Department of Psychology at Seoul National University​

 

Cognitive Intervention

 

“Cognitive control” refers to the processes that facilitate the information processing related to current goals by suppressing habitual or prepotent responses which are inappropriate to achieve the goals. Therefore, cognitive control helps individuals to behave in flexible ways, rather than remaining rigid and habitual (Braver, Cohen, & Barch, 2002). Cognitive control includes a broad domain of mental abilities such as goal or context representation and maintenance, strategic processes with attention allocation and stimulus-response mapping, and performance monitoring. Also, cognitive control includes a variety of cognitive processes (Carter, Braver, Barch, Botvinick, Noll, & Cohen, 1998), but is not limited to a particular cognitive domain (Banich, 1997). Cognitive control is primarily under the control of prefrontal areas. The prefrontal areas are vulnerable to aging, and its development is comparatively slower than the other parts of the brain. However, cognitive control can be improved by participating in a series of training programs.

 

Banich, M. T. (1997). Neuropsychology: The neural bases of mental function. Houghton Mifflin College Division.

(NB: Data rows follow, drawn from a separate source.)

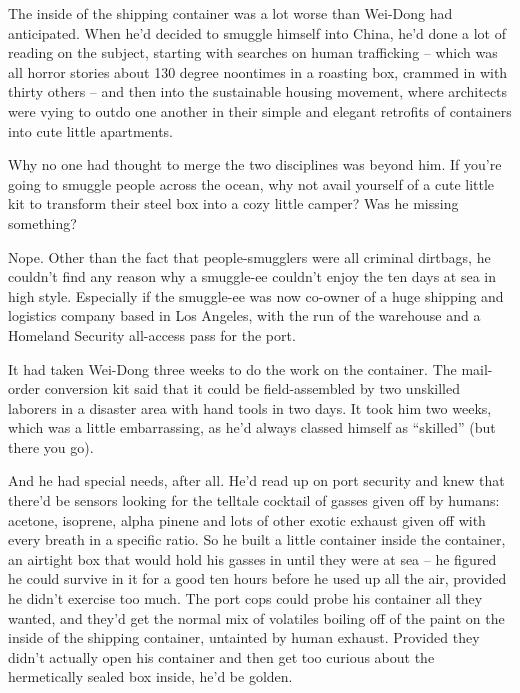 The inside of the shipping container was a lot worse than Wei-Dong
had anticipated. When he'd decided to smuggle himself into China,
he'd done a lot of reading on the subject, starting with searches
on human trafficking -- which was all horror stories about 130
degree noontimes in a roasting box, crammed in with thirty others
-- and then into the sustainable housing movement, where architects
were vying to outdo one another in their simple and elegant
retrofits of containers into cute little apartments.

Why no one had thought to merge the two disciplines was beyond him.
If you're going to smuggle people across the ocean, why not avail
yourself of a cute little kit to transform their steel box into a
cozy little camper? Was he missing something?

Nope. Other than the fact that people-smugglers were all criminal
dirtbags, he couldn't find any reason why a smuggle-ee couldn't
enjoy the ten days at sea in high style. Especially if the
smuggle-ee was now co-owner of a huge shipping and logistics
company based in Los Angeles, with the run of the warehouse and a
Homeland Security all-access pass for the port.

It had taken Wei-Dong three weeks to do the work on the container.
The mail-order conversion kit said that it could be field-assembled
by two unskilled laborers in a disaster area with hand tools in two
days. It took him two weeks, which was a little embarrassing, as
he'd always classed himself as ``skilled'' (but there you go).

And he had special needs, after all. He'd read up on port security
and knew that there'd be sensors looking for the telltale cocktail
of gasses given off by humans: acetone, isoprene, alpha pinene and
lots of other exotic exhaust given off with every breath in a
specific ratio. So he built a little container inside the
container, an airtight box that would hold his gasses in until they
were at sea -- he figured he could survive in it for a good ten
hours before he used up all the air, provided he didn't exercise
too much. The port cops could probe his container all they wanted,
and they'd get the normal mix of volatiles boiling off of the paint
on the inside of the shipping container, untainted by human
exhaust. Provided they didn't actually open his container and then
get too curious about the hermetically sealed box inside, he'd be
golden.

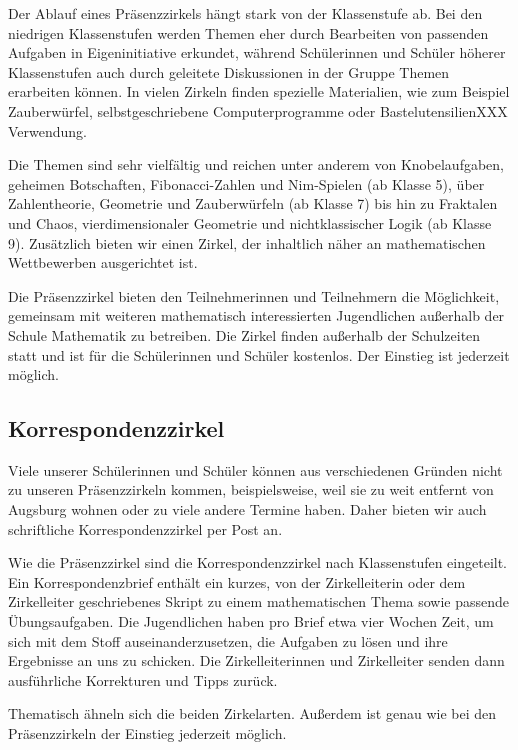 \documentclass[12pt]{zettel}
\begin{document}
Der Ablauf eines Präsenzzirkels hängt stark von der Klassenstufe ab. Bei den
niedrigen Klassenstufen werden Themen eher durch Bearbeiten von passenden
Aufgaben in Eigeninitiative erkundet, während Schülerinnen und Schüler höherer
Klassenstufen auch durch geleitete Diskussionen in der Gruppe
Themen erarbeiten können. In vielen Zirkeln finden spezielle Materialien,
wie zum Beispiel Zauberwürfel, selbstgeschriebene Computerprogramme oder
BastelutensilienXXX Verwendung.

Die Themen sind sehr vielfältig und reichen unter anderem von
Knobelaufgaben, geheimen Botschaften, Fibonacci-Zahlen und Nim-Spielen (ab Klasse 5),
über Zahlentheorie, Geometrie und Zauberwürfeln (ab Klasse 7) bis hin zu
Fraktalen und Chaos, vierdimensionaler Geometrie und nichtklassischer Logik
(ab Klasse 9). Zusätzlich bieten wir einen Zirkel, der inhaltlich näher an
mathematischen Wettbewerben ausgerichtet ist.

Die Präsenzzirkel bieten den Teilnehmerinnen und Teilnehmern die Möglichkeit,
gemeinsam mit weiteren mathematisch interessierten Jugendlichen außerhalb der
Schule Mathematik zu betreiben. Die Zirkel finden außerhalb der Schulzeiten
statt und ist für die Schülerinnen und Schüler kostenlos. Der Einstieg ist
jederzeit möglich.


\subsection{Korrespondenzzirkel}

Viele unserer Schülerinnen und Schüler können aus verschiedenen Gründen
nicht zu unseren Präsenzzirkeln kommen, beispielsweise, weil sie zu weit
entfernt von Augsburg wohnen oder zu viele andere Termine haben.
Daher bieten wir auch schriftliche Korrespondenzzirkel per Post
an.

Wie die Präsenzzirkel sind die Korrespondenzzirkel nach Klassenstufen eingeteilt. Ein
Korrespondenzbrief enthält ein kurzes, von der Zirkelleiterin oder dem
Zirkelleiter geschriebenes Skript zu einem mathematischen Thema sowie passende
Übungsaufgaben. Die Jugendlichen haben pro Brief etwa vier Wochen Zeit, um sich
mit dem Stoff auseinanderzusetzen, die Aufgaben zu lösen und ihre Ergebnisse
an uns zu schicken. Die Zirkelleiterinnen und Zirkelleiter senden dann
ausführliche Korrekturen und Tipps zurück.

Thematisch ähneln sich die beiden Zirkelarten. Außerdem ist genau wie bei den
Präsenzzirkeln der Einstieg jederzeit möglich.
\end{document}
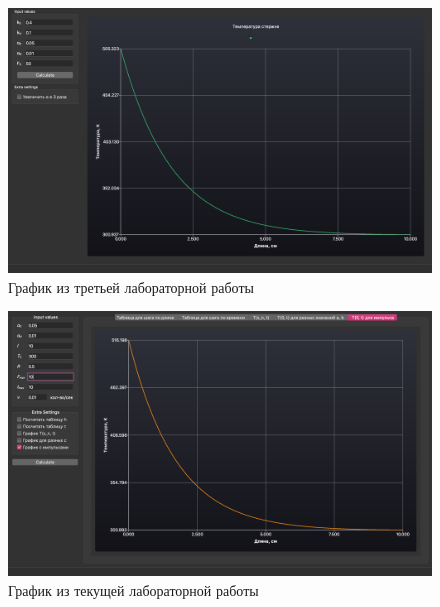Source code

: \begin{enumerate}
        \begin{figure}[H]
            \centering
            \includegraphics[scale=0.35]{img/lab_03.png}
            \caption{График из третьей лабораторной работы}
            \label{img:lab_03}
        \end{figure}

        \begin{figure}[H]
            \centering
            \includegraphics[scale=0.35]{img/lab_03_new.png}
            \caption{График из текущей лабораторной работы}
            \label{img:lab_03_new}
        \end{figure}
\end{enumerate}
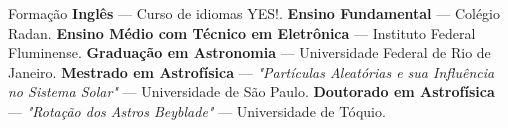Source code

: \begin{rubric}{Formação}
\entry*[2018 -- 2023]%
	\textbf{Inglês} — Curso de idiomas YES!.
%
\entry*[2010 -- 2018]%
	\textbf{Ensino Fundamental} — Colégio Radan.
% 
\entry*[2019 -- 2022]%
	\textbf{Ensino Médio com Técnico em Eletrônica} — Instituto Federal Fluminense.
% 
\entry*[2023 -- 2026]%
	\textbf{Graduação em Astronomia} — Universidade Federal de Rio de Janeiro.
\entry*[2027 -- 2028]%
	\textbf{Mestrado em Astrofísica} — \textit{"Partículas Aleatórias e sua Influência no Sistema Solar"} — Universidade de São Paulo.
\entry*[2029 -- Presente]%
	\textbf{Doutorado em Astrofísica} — \textit{"Rotação dos Astros Beyblade"} — Universidade de Tóquio.
\end{rubric}
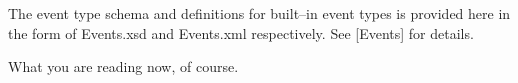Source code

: 


The event type schema and definitions for built--in event types is provided here in the form of Events.xsd and Events.xml respectively. See [Events] for details.


What you are reading now, of course.
\stopitemize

Braver, T. S., & Barch, D. M. (2002). A theory of cognitive control, aging cognition, and neuromodulation. Neuroscience &

           Biobehavioral Reviews,26(7), 809-817.

Carter, C. S., Braver, T. S., Barch, D. M., Botvinick, M. M., Noll, D., & Cohen, J. D. (1998). Anterior cingulate cortex, error

          detection, and the online monitoring of performance. Science, 280(5364), 747-749.